In 2002/3 Rev. Bruce Collins was invited to take a team to the Diocese of Maseno North, Kenya to teach local church leaders. The visiting team was faced with the stark reality of food shortages and extreme poverty in what should be a very abundant and fertile region. Most people were only able to eat once a day in the months before harvest.
Most farmers own small holdings of between a half and two acres. Most of these farms were not producing enough food even for subsistence due to poor land management and lack of agricultural knowledge.
In desperation the men would have to go to larger urban centres like Kisumu, Mombasa and Nairobi in order to make a living leaving the women and children to run the farm. Some men return to the farm having contracted HIV and infect their wives. The HIV/AIDS infection rate can be as high as 25% of the adult population. There are many hundreds of AIDS orphans in the Maseno area.
The combined result was poverty, malnourishment, starvation and high mortality rates in one of the most fertile regions of Kenya.

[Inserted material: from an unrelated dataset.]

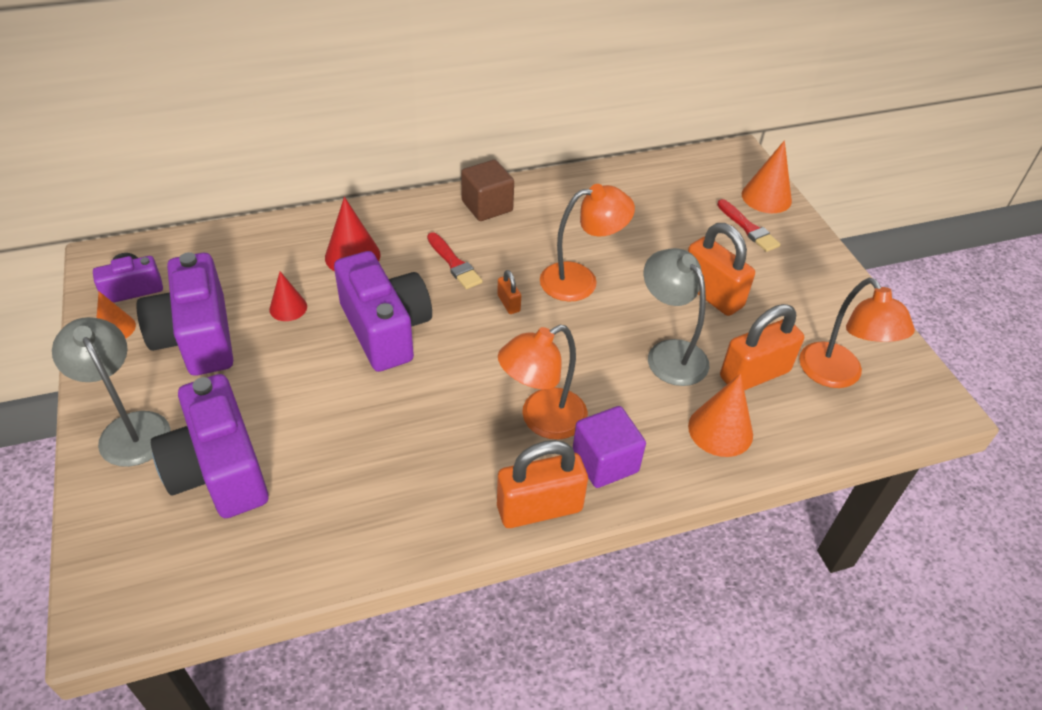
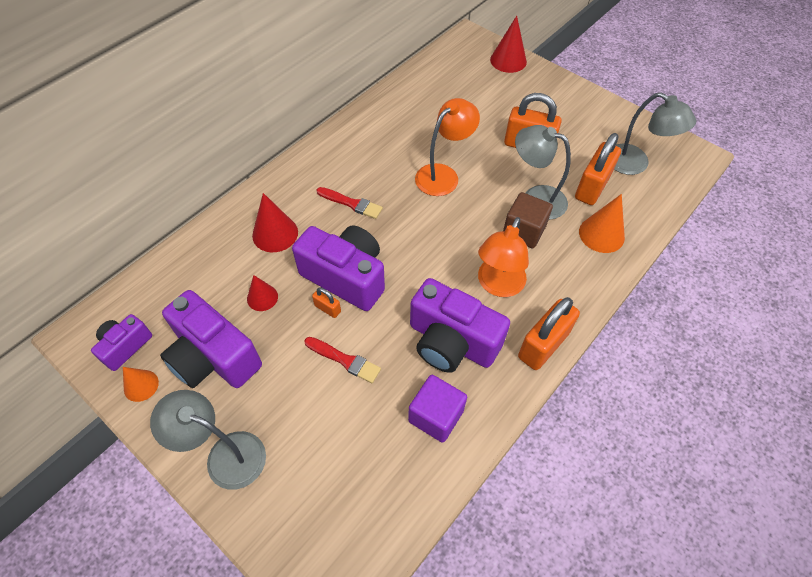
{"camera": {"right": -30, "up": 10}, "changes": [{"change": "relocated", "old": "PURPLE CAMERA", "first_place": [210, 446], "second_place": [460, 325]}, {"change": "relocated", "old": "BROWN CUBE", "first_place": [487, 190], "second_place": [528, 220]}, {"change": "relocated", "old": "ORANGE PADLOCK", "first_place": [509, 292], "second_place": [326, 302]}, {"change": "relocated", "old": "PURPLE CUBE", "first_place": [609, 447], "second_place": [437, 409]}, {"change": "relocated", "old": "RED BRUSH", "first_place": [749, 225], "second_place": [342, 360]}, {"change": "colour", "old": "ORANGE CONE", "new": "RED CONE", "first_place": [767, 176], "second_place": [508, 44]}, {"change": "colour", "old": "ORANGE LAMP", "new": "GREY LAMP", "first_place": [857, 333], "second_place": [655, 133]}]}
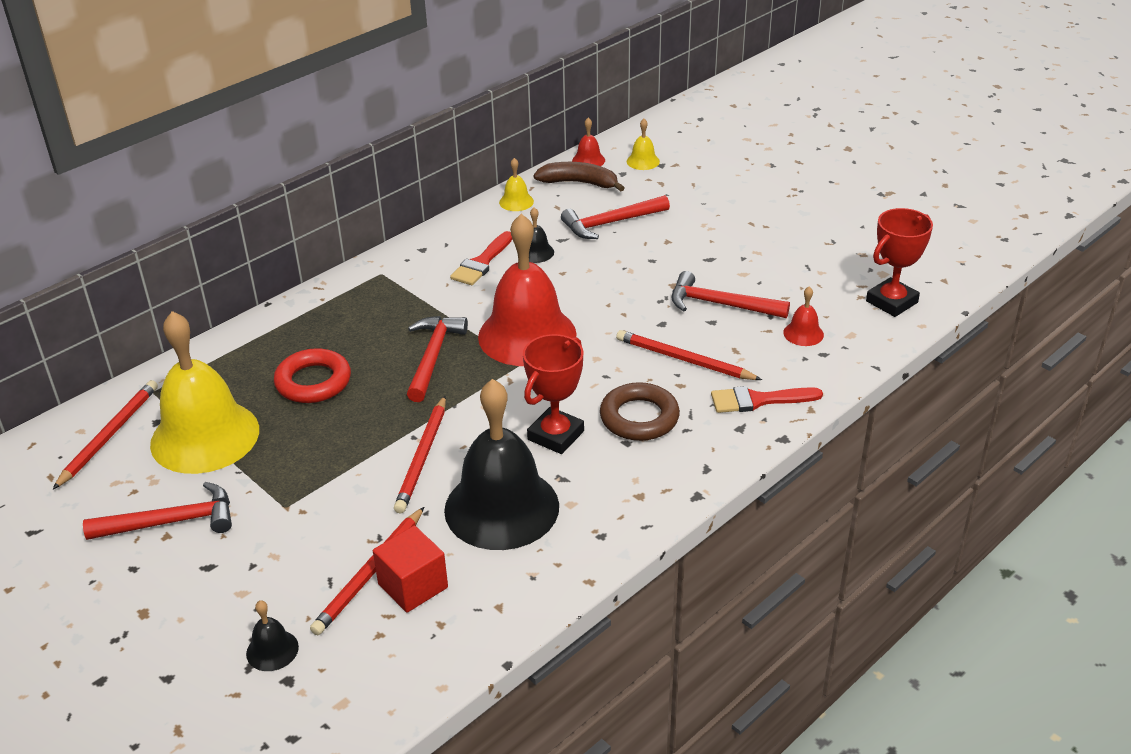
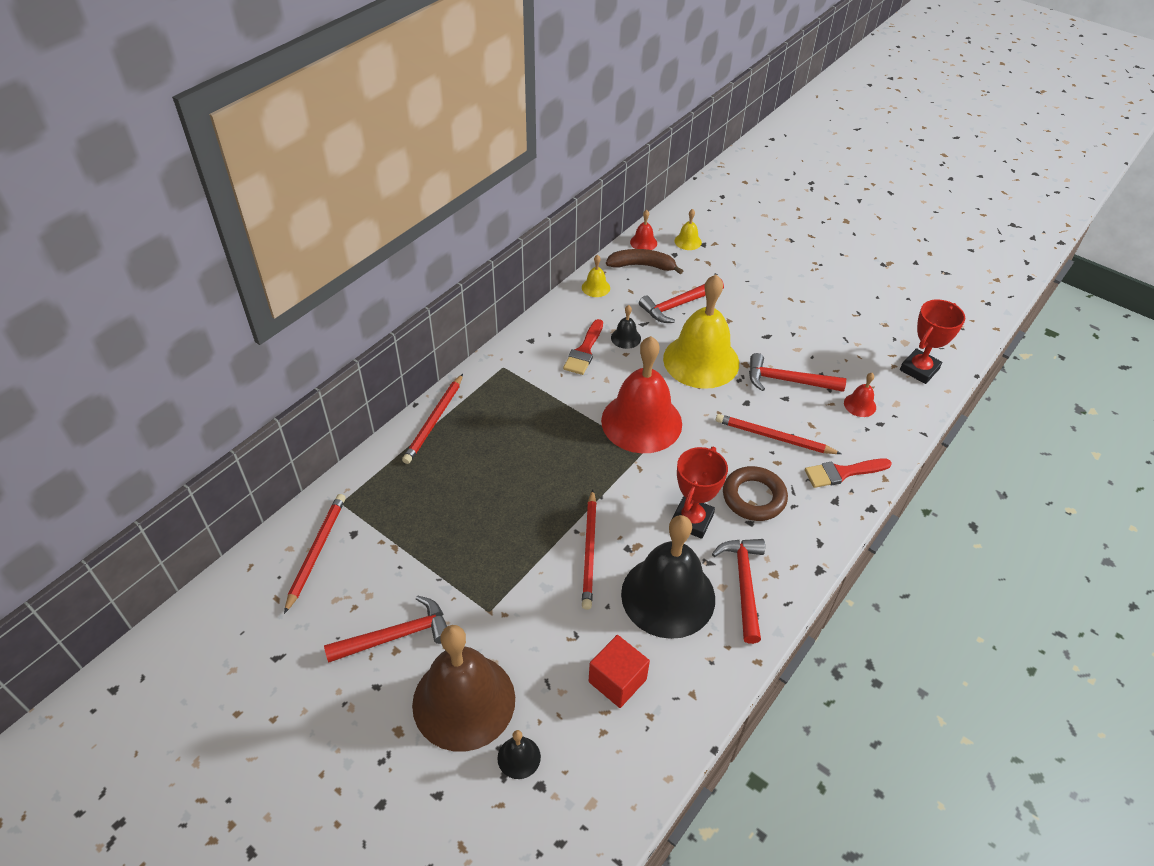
{"camera": {"right": -10, "up": 10}, "changes": [{"change": "relocated", "old": "YELLOW BELL", "first_place": [204, 392], "second_place": [701, 332]}, {"change": "missing", "old": "RED RING", "first_place": [312, 375]}, {"change": "relocated", "old": "RED PENCIL", "first_place": [367, 571], "second_place": [432, 419]}, {"change": "relocated", "old": "RED HAMMER", "first_place": [437, 359], "second_place": [738, 591]}, {"change": "appeared", "new": "BROWN BELL", "second_place": [463, 688]}]}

In 2005 another team went out from some London churches with the specific purpose of setting up a Kenyan agricultural project. The vision was if the land could produce enough food to feed the family and have enough to sell the local farmer would not have to leave for the city. The natural result would be an increase in the economic wealth, social stability, and long term health of the region.
The intention was to establish a project that was based on principles of the Kingdom of God, that could be replicated easily in other areas in Kenya and beyond.